A fine line

Thomas Muir got penal servitude for merely asking a question

Thomas muir
Thomas Muir of Huntershill

Robert Burns trod a fine line between freedom and liberty. This was the very subject of many of his works but he lived at a time where freedom of speech could get you into a lot of bother. The lawyer and free thinker Thomas Muir got sent into penal servitude in Australia by the infamous Robert Dundas for merely asking a question. Perhaps Burns got away with it because he wasn’t really taken seriously by the authorities as a political threat. After all he was just a poet who had a passion about women, drink and scribbling down verses. Who could take someone like that seriously ?  However, if he had caught the eye of the long arm of London he would have been the first to know. He was such a skilful writer that he could, in the best traditions of Jacobitism, say something that actually meant something else.

Robert Dundas

He was also a skilled chameleon with good instinct on knowing how far he could push the boundaries. For all his Presbyterian judged faults, he was charming, cleaver and friendly. Just before he died he said “if I’m going to write anything, let it be sedition” for he knew he was almost beyond the oppressor’s grasp. This statement tells us that, but for the voice of self preservation inside his head, his writings would have been perhaps, mostly sedition.
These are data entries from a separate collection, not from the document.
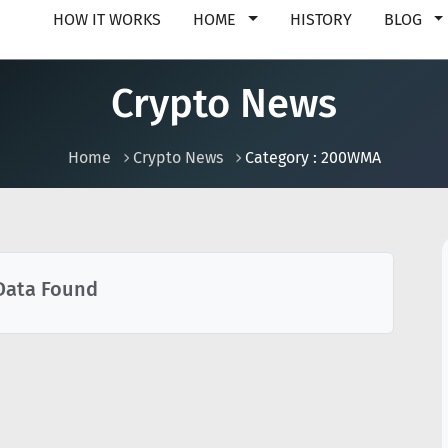
HOW IT WORKS
HOME
HISTORY
BLOG
Crypto News
Home
Crypto News
Category : 200WMA
Data Found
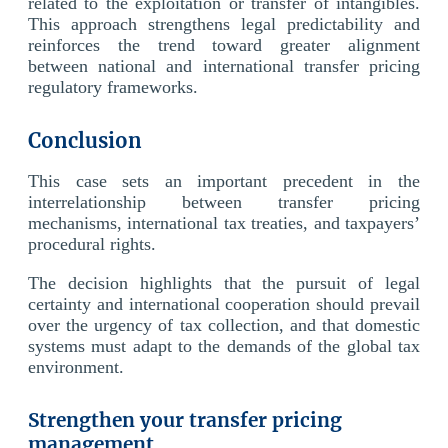
related to the exploitation or transfer of intangibles.
This approach strengthens legal predictability and
reinforces the trend toward greater alignment
between national and international transfer pricing
regulatory frameworks.
Conclusion
This case sets an important precedent in the
interrelationship between transfer pricing
mechanisms, international tax treaties, and taxpayers’
procedural rights.
The decision highlights that the pursuit of legal
certainty and international cooperation should prevail
over the urgency of tax collection, and that domestic
systems must adapt to the demands of the global tax
environment.
Strengthen your transfer pricing
management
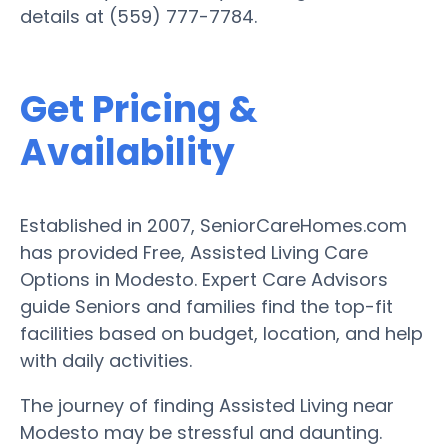
details at (559) 777-7784.
Get Pricing &
Availability
Established in 2007, SeniorCareHomes.com
has provided Free, Assisted Living Care
Options in Modesto. Expert Care Advisors
guide Seniors and families find the top-fit
facilities based on budget, location, and help
with daily activities.
The journey of finding Assisted Living near
Modesto may be stressful and daunting.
Scots wha hae is a very provocative song. A free and sovereign Scotland…?  You just couldn’t go around saying these things back then but Burns got away with it. Well it wasn’t exactly like that. At the end of August 1793 he sent the song to his publisher George Thomson.

Scots wha hae

Burns was passionate about Scottish independence

Burns was passionate about Scottish independence but not at any cost. He couldn’t resist this song though. No love was lost between Burns and the Whigs who he largely blamed for the demise of the Stuart Monarchy and the murky Act of Union of 1707.

Awa Whigs awa

A fair chunk of money changed hands

According to Burns, a fair chunk of money changed hands in exchange for Scotland pledging it’s allegiance to the up and coming British Empire in the best traditions of spivery and racketeering.

Did it matter…………..? It mattered to Burns !   Why………? Because Burns just happened to be part of the Scottish Renaissance in thinking and creating and being Scottish. By 1759, when Robert Burns was born Scotland was in the process of being subsumed by Great Britain.